Когда пришли немцы, Гусева арестовали. На первом же допросе он сказал, где скрывается директор Дома пионеров. Директор был коммунист, его повесили, а Гусева выпустили из гестапо. Не зря выпустили. Потому что вскоре, он заметил на улице знакомую комсомолку, пошел за ней следом и узнал, у кого она прячется. Часы этой комсомолки теперь на моей руке…

Я застал Трофима Семеновича в его кинобудке. Он наматывал на бобину кинопленку. Я поздоровался, а он вместо приветствия сказал:

- Интересное кино вечером будет. «Дранг нах ост! - Путь на Восток» называется.

- Вот бы посмотреть! - вздохнул я.

Он даже засмеялся:

- За малым дело: стань немецким офицером и смотри, сколько хочешь!

Я тоже засмеялся. А потом стал свертывать цигарку из махорки. Раньше я никогда не курил - и у меня получилась очень большая и неуклюжая закрутка.
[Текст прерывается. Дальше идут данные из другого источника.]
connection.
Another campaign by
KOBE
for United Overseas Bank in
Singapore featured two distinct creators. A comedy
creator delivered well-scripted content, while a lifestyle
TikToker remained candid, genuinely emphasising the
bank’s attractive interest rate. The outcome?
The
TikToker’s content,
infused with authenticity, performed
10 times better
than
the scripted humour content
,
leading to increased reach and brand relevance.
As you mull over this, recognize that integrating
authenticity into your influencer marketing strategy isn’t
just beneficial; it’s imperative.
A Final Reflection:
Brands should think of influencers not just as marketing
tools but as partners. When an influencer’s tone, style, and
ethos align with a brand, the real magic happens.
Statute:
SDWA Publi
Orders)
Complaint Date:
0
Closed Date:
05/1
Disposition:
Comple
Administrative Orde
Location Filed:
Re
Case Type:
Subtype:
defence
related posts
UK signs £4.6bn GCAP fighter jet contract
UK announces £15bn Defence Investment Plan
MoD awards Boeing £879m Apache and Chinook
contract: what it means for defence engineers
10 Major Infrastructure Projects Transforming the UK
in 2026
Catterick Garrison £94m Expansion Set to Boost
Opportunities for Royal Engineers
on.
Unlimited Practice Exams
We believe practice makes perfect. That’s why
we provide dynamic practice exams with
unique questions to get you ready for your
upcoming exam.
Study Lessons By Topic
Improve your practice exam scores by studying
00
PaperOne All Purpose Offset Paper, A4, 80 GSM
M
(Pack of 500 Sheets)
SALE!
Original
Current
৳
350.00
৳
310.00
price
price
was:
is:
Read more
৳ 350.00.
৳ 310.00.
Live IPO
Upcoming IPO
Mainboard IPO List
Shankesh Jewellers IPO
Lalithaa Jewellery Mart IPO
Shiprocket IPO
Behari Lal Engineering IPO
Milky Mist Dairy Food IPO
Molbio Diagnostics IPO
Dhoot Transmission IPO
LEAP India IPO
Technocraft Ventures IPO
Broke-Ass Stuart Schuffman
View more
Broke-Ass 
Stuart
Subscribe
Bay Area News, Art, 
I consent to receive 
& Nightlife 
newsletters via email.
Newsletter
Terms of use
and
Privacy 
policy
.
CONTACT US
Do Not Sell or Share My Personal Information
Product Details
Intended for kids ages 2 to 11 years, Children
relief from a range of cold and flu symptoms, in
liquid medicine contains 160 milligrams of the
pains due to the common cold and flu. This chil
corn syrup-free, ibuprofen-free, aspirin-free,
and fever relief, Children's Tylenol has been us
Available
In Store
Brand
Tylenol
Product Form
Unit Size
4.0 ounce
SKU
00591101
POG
- Откуда табачок? - спросил Гусев. - Опротивели мне сигаретки. Ни вкуса, ни крепости!

- Тетка продает у входа в клуб. Махра - первый сорт!

- Ну да? Сиди, я зараз!

Он бросился вниз, а я остался в будке один…

Гусев вернулся злой. Торговки внизу не оказалось.

- Ладно, - сжалился я. - Будет вам табак…

Я отсыпал ему махры закруток на пять и ушел…

Шевчук, как всегда, сидел в дежурке. Я доложил, что того Бородача пока что не обнаружил, но заметил подозрительное в кинобудке: когда я вошел к Гусеву, он быстро сунул за кресло какую-то бумагу. При этом Гусев побледнел и у него тряслись руки.

- Тут дело нечисто, - сказал я.

Шевчук подергал свои жиденькие усы и обозвал меня дурнем: Гусев человек проверенный. Ему даже разрешено носить огнестрельное оружие, потому что на его жизнь уже раз покушались подпольщики.

Но все-таки Шевчук доложил о моих словах пану начальнику. Пан начальник тоже сказал, что я дурень.

- В комсомоле состоял? - неожиданно спросил он меня.

- Заявление подавал, - признался я. - Заставили.

- Кто заставил?

- Директор детдома. Грозил, что выгонит на улицу, если не подам…

- Ладно, - сказал начальник, тяжело дыша. - Об этом разговор впереди. Завтра мы проверим, какой ты есть сыщик. Проверим, - зловеще повторил он, и зрачки его юркнули в переносицу.